English    Türkçe    فارسی   

6
3662-3686

  • Alışkın güvercin kamışlardan kaçar mı hiç? O kamışlardan alışmamış, yabani güvercinler kaçar.
  • Şehzadeler de hizmetlerde bulunuruz, dediğin gibi hareket ederiz baş üstüne.
  • Buyruğundan dışarı çıkmayız. Senin lûtuf ve ihsanından gaflet etmek, küfürdür dediler.
  • Fakat kendilerine güvendiklerinden Tanrı izin verirse demediler. Tanrı’yı anmadılar bile. 3665
  • Bu Tanrı izin verirse demek, bu kat, kat tedbir ve ihtiyat, Mesnevinin başlangıcında anlatıldı.
  • Yüz tane kitap olsa hepsi de bir baptan ibarettir. Yüz tarafta da bir tek mihraba dönülür.
  • Bu yolların hepsi de tek bir eve çıkar. Bu binlerce başak, bir tek tohumdan meydana gelmiştir.
  • Çeşit, çeşit yüz binlerce yemekler vardır. Fakat yemek olmak bakımından hepside bir şeydir.
  • Bir tanesini yedin de tamamıyla doydun mu elli tane yemek olsa hepsinden soğursun. 3670
  • Fakat açken şaşılığın tutar, bir yemeği yüz bin yemek görürsün.
  • O halayığın hastalığını, doktorların ahvalini, kusurlarını, anlayışsızlıklarını söylemiştik ya.
  • Hekimler, yularsız atlara benziyorlardı. Üstlerindekinden haberleri bile yoktu.
  • Damakları, gemden yaralanmıştı, tırnakları yol yürümeden incinmişti.
  • Öyle olduğu halde üstümüzdeki hünerini gösteren bir binici demiyorlardı, haberleri yoktu bundan. 3675
  • Demiyorlardı ki bu perişanlığımız gemden değil.

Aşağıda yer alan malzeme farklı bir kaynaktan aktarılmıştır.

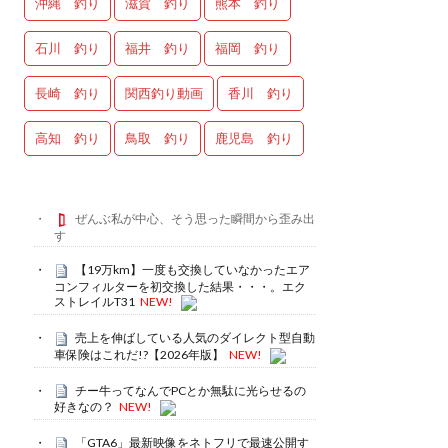
沖縄 釣り
滋賀 釣り
熊本 釣り
石川 釣り
福井 釣り
福岡 釣り
長崎 釣り
関西釣り動画
香川 釣り
高知 釣り
鳥取 釣り
鹿児島 釣り
ぜんぶ私が中心、そう思った瞬間から歪み出
す
【19万km】一度も交換していなかったエア
コンフィルターを初交換した結果・・・。エク
ストレイルT31
NEW!
売上を伸ばしている人気のダイレクト型自動
車保険はこれだ!?【2026年版】
NEW!
チー牛ってなんでPCとか無駄に光らせるの
好きなの？
NEW!
「GTA6」最新映像をネトフリで最速公開す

Üstümüzdeki sevgili süvariden.
  • Gül devşirmek için bahçeye gitti. Gül göründü bize ama meğerse dikenmiş diyen yoktu.
  • Hiçbiri, aklını başına alıp da bizim boğazımızı kim tekmeliyor demedi gitti.

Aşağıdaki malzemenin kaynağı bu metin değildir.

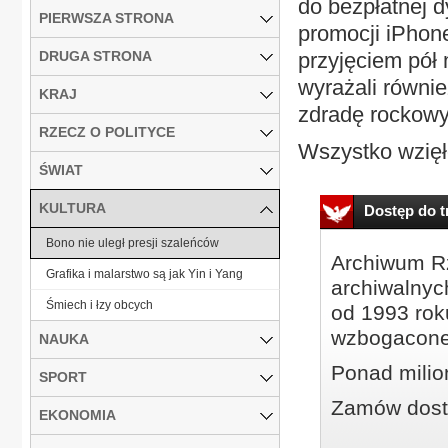
do bezpłatnej d
PIERWSZA STRONA
promocji iPhone
DRUGA STRONA
przyjęciem pół 
wyrażali równie
KRAJ
zdradę rockowy
RZECZ O POLITYCE
Wszystko wzięło
ŚWIAT
KULTURA
Dostęp do tr
Bono nie uległ presji szaleńców
Archiwum Rz
Grafika i malarstwo są jak Yin i Yang
archiwalnyc
Śmiech i łzy obcych
od 1993 roku
wzbogacone
NAUKA
Ponad milio
SPORT
Zamów dostę
EKONOMIA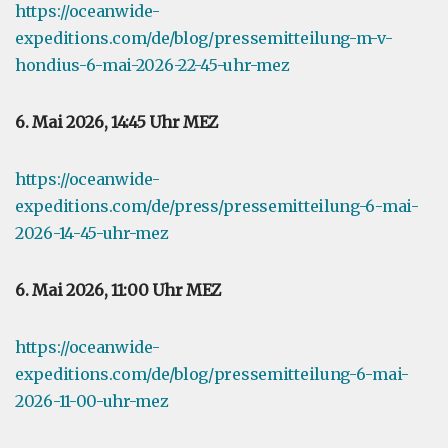
https://oceanwide-
expeditions.com/de/blog/pressemitteilung-m-v-
hondius-6-mai-2026-22-45-uhr-mez
6. Mai 2026, 14:45 Uhr MEZ
https://oceanwide-
expeditions.com/de/press/pressemitteilung-6-mai-
2026-14-45-uhr-mez
6. Mai 2026, 11:00 Uhr MEZ
https://oceanwide-
expeditions.com/de/blog/pressemitteilung-6-mai-
2026-11-00-uhr-mez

  • Hekimler, sebebe kul kesilmişler, Tanrı hilesini görememişlerdi.
  • Bir ahıra öküz bağlasan, sonra öküzün yerinde bir eşeği bağlı bulsan, 3680
  • Bu işi gizlice kim yaptı diye araştırmaz, uykudaymış gibi gaflet edersen bu, eşekliktir.
  • Kendi kendine “ Bunu değiştiren kim? Görünmüyor ama acaba göktekilerden biri mi yaptı bu işi” demiyorsun ha?

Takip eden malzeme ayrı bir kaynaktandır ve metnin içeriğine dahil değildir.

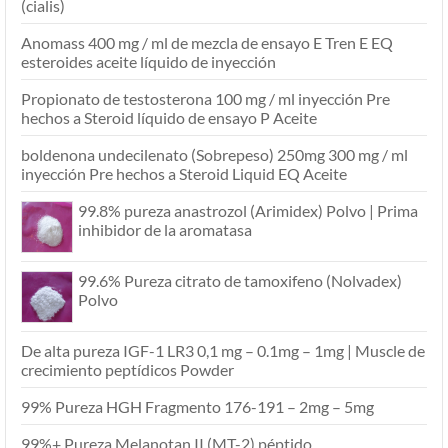
(cialis)
Anomass 400 mg / ml de mezcla de ensayo E Tren E EQ
esteroides aceite líquido de inyección
Propionato de testosterona 100 mg / ml inyección Pre
hechos a Steroid líquido de ensayo P Aceite
boldenona undecilenato (Sobrepeso) 250mg 300 mg / ml
inyección Pre hechos a Steroid Liquid EQ Aceite
99.8% pureza anastrozol (Arimidex) Polvo | Prima
inhibidor de la aromatasa
99.6% Pureza citrato de tamoxifeno (Nolvadex)
Polvo
De alta pureza IGF-1 LR3 0,1 mg – 0.1mg – 1mg | Muscle de
crecimiento peptídicos Powder
99% Pureza HGH Fragmento 176-191 – 2mg – 5mg
99%+ Pureza Melanotan II (MT-2) péptido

  • Oku dosdoğru sağ tarafa attın, gördün ki sola gitti!
  • Bir ceylân avlamak için at sürdün, domuza av oldun!
  • Kazanç için kâr elde etmeye koştun, kâr şöyle dursun, hapse girdin. 3685
  • Başkaları için kuyu kazdın, bir de gördün ki o kuyuya sen düşmüşsün.